Identifying Structural Domains of Super-cooled Water Confined in Mesoporous Silica Gel via FTIR Spectroscopy

The structure and properties of deeply super-cooled water have intrigued researchers for many years, and confinement within mesoscopic pores has emerged as a common strategy to study the properties of liquid water in this temperature range. Here, we monitor the FTIR spectrum of HOD as a probe of the structure of super-cooled water confined in mesoporous silica gel. The range of pore sizes investigated spans a reported transition in pore-filling mechanism from axial pore filling, condensation in the full pore followed by extension of the filled section, to radial pore filling where surface layers thicken until full condensation occurs.
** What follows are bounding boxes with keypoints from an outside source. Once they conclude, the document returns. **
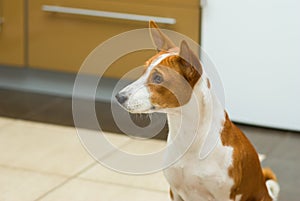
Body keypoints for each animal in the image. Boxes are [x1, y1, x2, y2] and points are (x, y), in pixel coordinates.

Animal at [116, 20, 280, 201]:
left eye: (158, 78)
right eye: (143, 72)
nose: (119, 96)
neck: (189, 138)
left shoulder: (224, 196)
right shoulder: (175, 192)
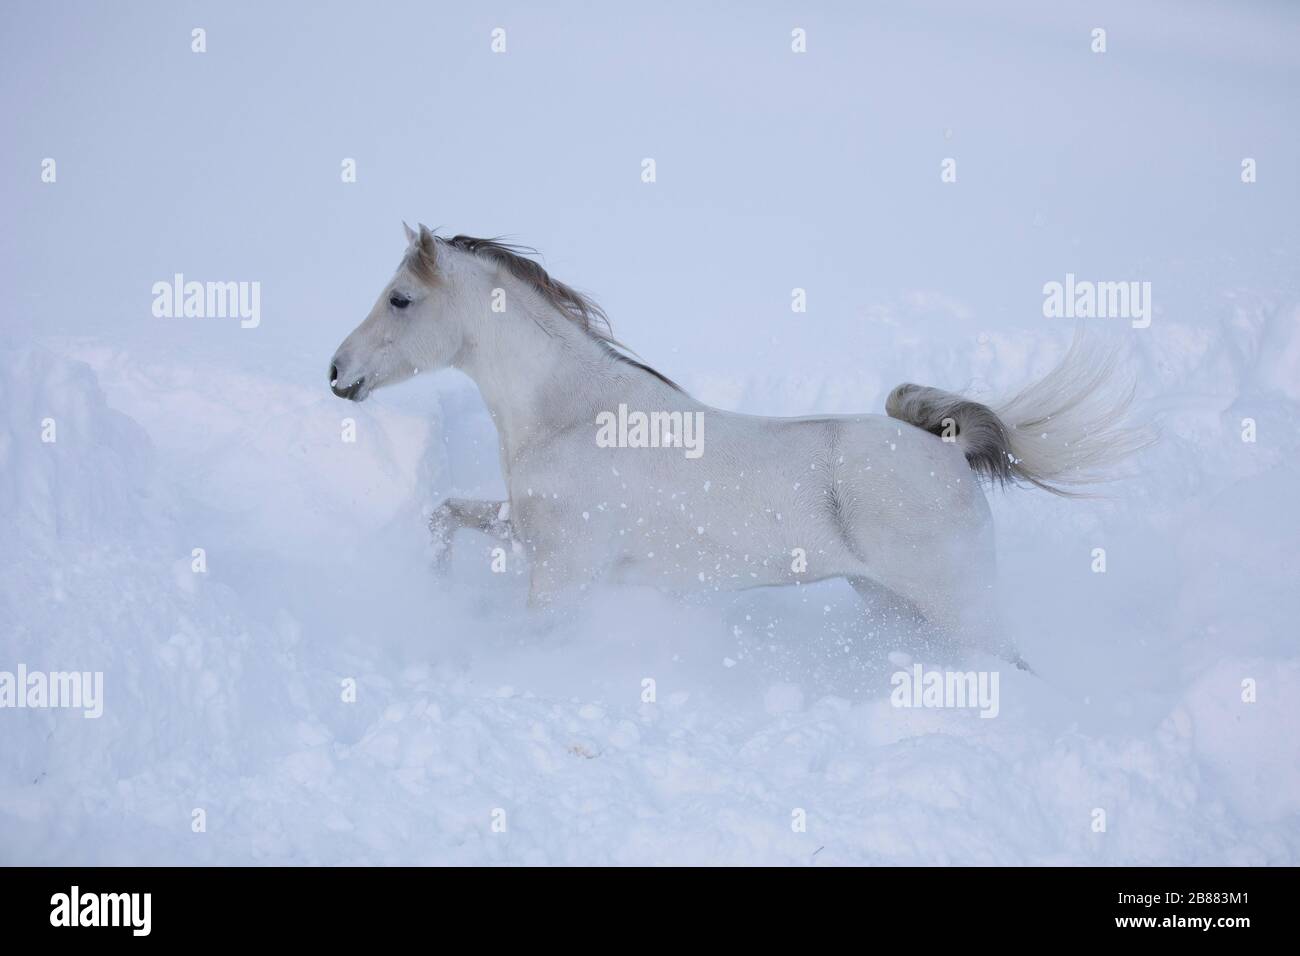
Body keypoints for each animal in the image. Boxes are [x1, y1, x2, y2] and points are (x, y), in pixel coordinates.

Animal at [327, 226, 1149, 665]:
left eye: (400, 299)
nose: (338, 373)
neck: (574, 414)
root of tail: (943, 448)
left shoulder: (562, 578)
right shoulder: (523, 532)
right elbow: (442, 515)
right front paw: (432, 585)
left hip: (956, 607)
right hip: (893, 606)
In the super-cooled range the influence of pore size on the local structure of water was apparent. Evidence of an LDL-like phase with a broad liquid-like OD peak near 2435 cm^-1 was observed in all pore sizes except the smallest pores, 2.2 nm (in contrast to MCM-41 where LDL phase was reported in narrower pores). We explain our findings based on disorder along the pores which limits cooperative interactions of the hydrogen bond network that are required for conversion to an LDL-like phase. This work demonstrates that the occurrence of a liquid-liquid phase transition for water confined in mesoporous materials strongly depends on the pore morphology.